** Exercise brief **
Only one span belongs in the answer: the line holding "alla laadida ja" through the last line of the entries below, retyped exactly.

** Collected data **
—————

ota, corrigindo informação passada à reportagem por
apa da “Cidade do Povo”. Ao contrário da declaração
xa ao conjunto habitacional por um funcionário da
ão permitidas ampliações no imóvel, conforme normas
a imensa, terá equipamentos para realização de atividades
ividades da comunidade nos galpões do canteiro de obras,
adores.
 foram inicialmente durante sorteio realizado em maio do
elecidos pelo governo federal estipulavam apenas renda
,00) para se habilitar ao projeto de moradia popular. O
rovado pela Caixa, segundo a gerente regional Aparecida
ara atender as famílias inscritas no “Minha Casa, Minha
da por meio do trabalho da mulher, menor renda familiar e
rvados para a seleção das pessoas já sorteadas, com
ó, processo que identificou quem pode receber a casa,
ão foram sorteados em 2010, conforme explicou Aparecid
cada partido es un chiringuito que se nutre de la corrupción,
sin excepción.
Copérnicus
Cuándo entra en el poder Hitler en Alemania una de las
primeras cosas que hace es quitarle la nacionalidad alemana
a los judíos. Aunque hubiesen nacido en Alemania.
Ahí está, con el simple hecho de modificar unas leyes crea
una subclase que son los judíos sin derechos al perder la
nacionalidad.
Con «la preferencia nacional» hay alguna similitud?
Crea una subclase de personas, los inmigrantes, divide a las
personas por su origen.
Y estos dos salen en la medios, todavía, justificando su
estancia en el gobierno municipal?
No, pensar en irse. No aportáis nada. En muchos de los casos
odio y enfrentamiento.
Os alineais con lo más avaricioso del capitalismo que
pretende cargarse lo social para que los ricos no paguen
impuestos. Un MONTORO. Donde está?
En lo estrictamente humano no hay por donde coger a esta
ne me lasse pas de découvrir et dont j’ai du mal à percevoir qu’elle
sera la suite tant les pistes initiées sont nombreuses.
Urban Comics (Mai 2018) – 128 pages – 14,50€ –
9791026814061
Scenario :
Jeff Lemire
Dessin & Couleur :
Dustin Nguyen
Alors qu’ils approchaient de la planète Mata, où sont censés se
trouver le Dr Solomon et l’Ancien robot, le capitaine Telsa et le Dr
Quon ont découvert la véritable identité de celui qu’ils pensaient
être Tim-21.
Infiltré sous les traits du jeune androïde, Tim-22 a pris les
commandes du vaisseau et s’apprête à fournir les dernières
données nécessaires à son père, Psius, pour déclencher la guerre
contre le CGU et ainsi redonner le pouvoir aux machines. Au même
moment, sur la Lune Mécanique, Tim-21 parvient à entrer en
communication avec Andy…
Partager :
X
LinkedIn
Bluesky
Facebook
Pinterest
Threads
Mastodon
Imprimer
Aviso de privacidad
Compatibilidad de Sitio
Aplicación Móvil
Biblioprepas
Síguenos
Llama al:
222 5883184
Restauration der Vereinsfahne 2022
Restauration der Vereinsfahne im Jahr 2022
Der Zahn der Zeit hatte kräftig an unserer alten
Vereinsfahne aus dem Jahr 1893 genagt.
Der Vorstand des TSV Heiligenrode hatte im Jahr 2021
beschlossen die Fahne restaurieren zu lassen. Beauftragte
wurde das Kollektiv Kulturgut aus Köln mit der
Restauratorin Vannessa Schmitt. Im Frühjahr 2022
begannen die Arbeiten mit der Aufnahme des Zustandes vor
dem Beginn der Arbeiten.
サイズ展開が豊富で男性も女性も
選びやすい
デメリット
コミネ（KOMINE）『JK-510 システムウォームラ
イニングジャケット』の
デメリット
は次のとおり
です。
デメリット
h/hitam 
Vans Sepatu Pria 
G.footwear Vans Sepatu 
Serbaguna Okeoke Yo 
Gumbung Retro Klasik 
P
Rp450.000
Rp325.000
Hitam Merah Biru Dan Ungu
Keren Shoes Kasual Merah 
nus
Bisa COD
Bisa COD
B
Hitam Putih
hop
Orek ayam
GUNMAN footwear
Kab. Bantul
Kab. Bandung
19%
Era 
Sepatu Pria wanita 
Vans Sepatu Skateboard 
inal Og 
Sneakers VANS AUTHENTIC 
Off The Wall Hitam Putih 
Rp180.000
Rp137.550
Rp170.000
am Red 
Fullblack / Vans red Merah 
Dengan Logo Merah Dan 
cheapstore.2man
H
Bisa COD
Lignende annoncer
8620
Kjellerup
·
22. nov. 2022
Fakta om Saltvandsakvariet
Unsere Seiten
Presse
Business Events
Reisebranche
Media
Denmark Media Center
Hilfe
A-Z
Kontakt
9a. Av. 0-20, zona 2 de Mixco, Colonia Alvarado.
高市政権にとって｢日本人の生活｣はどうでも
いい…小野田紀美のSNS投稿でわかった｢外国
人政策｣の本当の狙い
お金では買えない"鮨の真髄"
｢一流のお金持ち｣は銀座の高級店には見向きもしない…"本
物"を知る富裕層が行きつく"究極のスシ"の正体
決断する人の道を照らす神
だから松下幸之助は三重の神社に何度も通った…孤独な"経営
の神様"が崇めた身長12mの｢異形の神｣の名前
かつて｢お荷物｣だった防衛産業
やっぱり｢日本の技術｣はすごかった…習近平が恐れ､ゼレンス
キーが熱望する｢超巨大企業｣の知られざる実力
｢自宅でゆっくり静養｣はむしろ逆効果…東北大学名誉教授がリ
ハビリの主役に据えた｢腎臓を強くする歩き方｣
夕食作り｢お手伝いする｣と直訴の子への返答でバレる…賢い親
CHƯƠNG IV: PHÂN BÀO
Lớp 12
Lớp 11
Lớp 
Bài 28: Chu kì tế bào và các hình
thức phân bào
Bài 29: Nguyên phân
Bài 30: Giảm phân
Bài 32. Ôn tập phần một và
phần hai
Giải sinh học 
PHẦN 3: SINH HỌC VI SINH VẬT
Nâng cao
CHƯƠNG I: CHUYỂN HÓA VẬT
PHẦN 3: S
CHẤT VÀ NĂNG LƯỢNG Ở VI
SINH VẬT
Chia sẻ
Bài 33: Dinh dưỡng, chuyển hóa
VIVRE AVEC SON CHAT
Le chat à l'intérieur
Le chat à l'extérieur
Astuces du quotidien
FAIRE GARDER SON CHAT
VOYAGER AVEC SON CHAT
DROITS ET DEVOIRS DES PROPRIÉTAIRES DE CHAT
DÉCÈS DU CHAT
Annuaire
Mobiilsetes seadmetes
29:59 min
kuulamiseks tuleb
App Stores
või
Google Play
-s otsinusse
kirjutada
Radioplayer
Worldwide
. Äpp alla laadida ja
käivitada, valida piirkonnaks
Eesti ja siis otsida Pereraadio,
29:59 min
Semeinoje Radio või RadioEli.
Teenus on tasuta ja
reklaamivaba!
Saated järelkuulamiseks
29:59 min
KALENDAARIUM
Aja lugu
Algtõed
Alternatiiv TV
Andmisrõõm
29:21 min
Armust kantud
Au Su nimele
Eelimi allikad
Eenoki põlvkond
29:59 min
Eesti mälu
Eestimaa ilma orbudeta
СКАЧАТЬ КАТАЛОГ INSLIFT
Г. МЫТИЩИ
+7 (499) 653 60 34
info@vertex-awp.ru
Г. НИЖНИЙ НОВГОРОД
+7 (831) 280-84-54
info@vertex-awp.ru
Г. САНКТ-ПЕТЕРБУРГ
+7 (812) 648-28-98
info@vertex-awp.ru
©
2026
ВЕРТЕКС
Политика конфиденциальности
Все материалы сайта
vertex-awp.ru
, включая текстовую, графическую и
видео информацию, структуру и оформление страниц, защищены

—————

** Written response **
. Äpp alla laadida ja
käivitada, valida piirkonnaks
Eesti ja siis otsida Pereraadio,
29:59 min
Semeinoje Radio või RadioEli.
Teenus on tasuta ja
reklaamivaba!
Saated järelkuulamiseks
29:59 min
KALENDAARIUM
Aja lugu
Algtõed
Alternatiiv TV
Andmisrõõm
29:21 min
Armust kantud
Au Su nimele
Eelimi allikad
Eenoki põlvkond
29:59 min
Eesti mälu
Eestimaa ilma orbudeta
СКАЧАТЬ КАТАЛОГ INSLIFT
Г. МЫТИЩИ
+7 (499) 653 60 34
info@vertex-awp.ru
Г. НИЖНИЙ НОВГОРОД
+7 (831) 280-84-54
info@vertex-awp.ru
Г. САНКТ-ПЕТЕРБУРГ
+7 (812) 648-28-98
info@vertex-awp.ru
©
2026
ВЕРТЕКС
Политика конфиденциальности
Все материалы сайта
vertex-awp.ru
, включая текстовую, графическую и
видео информацию, структуру и оформление страниц, защищены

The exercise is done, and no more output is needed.